Example: Vocabulary development. Nonlinear and dynamic, e.g.
vocabulary spurt.



 Individual trajectories
Group level data: aggregated
over individual trajectories →

Causality in complex systems: it
is not A → B. But a dynamic
explanation.

Example: Mood dynamics. Depressive symptoms can fluctuate enormously.




Left is individual data. Aggregated: M
= 4.6 and SD = 2.6. How meaningful
is M?
The mean is the value that occurs the
least →

, Lecture 1B Diversities A
Why care about diversity?
Almost everything you’ve learned so far is based on population statistic. Interventions (clinical,
educational, youth care etc.) are effective on average. But they are not effective for everyone…




Diversity as Error (traditional view)
Mean = Norm(al)
Deviation (i.e., diversity) = error
Average represents most.

Diversity is a kind of error/deviation. We
often use the mean to score people.
Average represent most of the people. When you design something on average, it will help most of the
people. When you are a weirdo, you have bad luck; this intervention won’t work for you.

The average brain is created by individual brain patterns. So not one individual matches with the
average brain

What is happening here?
Dimensionality: Average size includes:
- Length
- Arm length
- Leg length
- Neck circumference
- Thigh circumference
- Wrist circumference
- …
Nobody scores average on multidimensional constructs! Other examples of dimensions: symptoms, IQ
subdomains. Principle of jaggedness: no individual corresponds to average.

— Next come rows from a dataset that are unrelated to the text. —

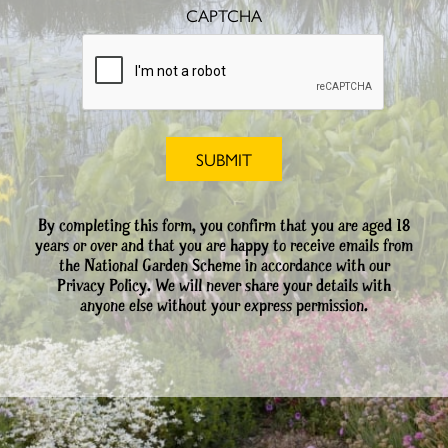
CAPTCHA
By completing this form, you confirm that you are aged 18
years or over and that you are happy to receive emails from
the National Garden Scheme in accordance with our
Privacy Policy. We will never share your details with
anyone else without your express permission.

Main message 1: The average person does not exist. Nobody scores average when there are many
dimensions involved.

Diversity as rank: the case of correlation.
Individuals are deviations from average with
certain rank. Two variables are positively
correlated when a high rank in X is
associated to a high rank in Y. Misleading
correlations: typing speed.

Main message 2: Group differences do not
generalize to individual processes. Between-
subject and within-subject variation are different. Between-subject results have no reliable implications
for interventions. All research questions concerning change demand within-subject analysis.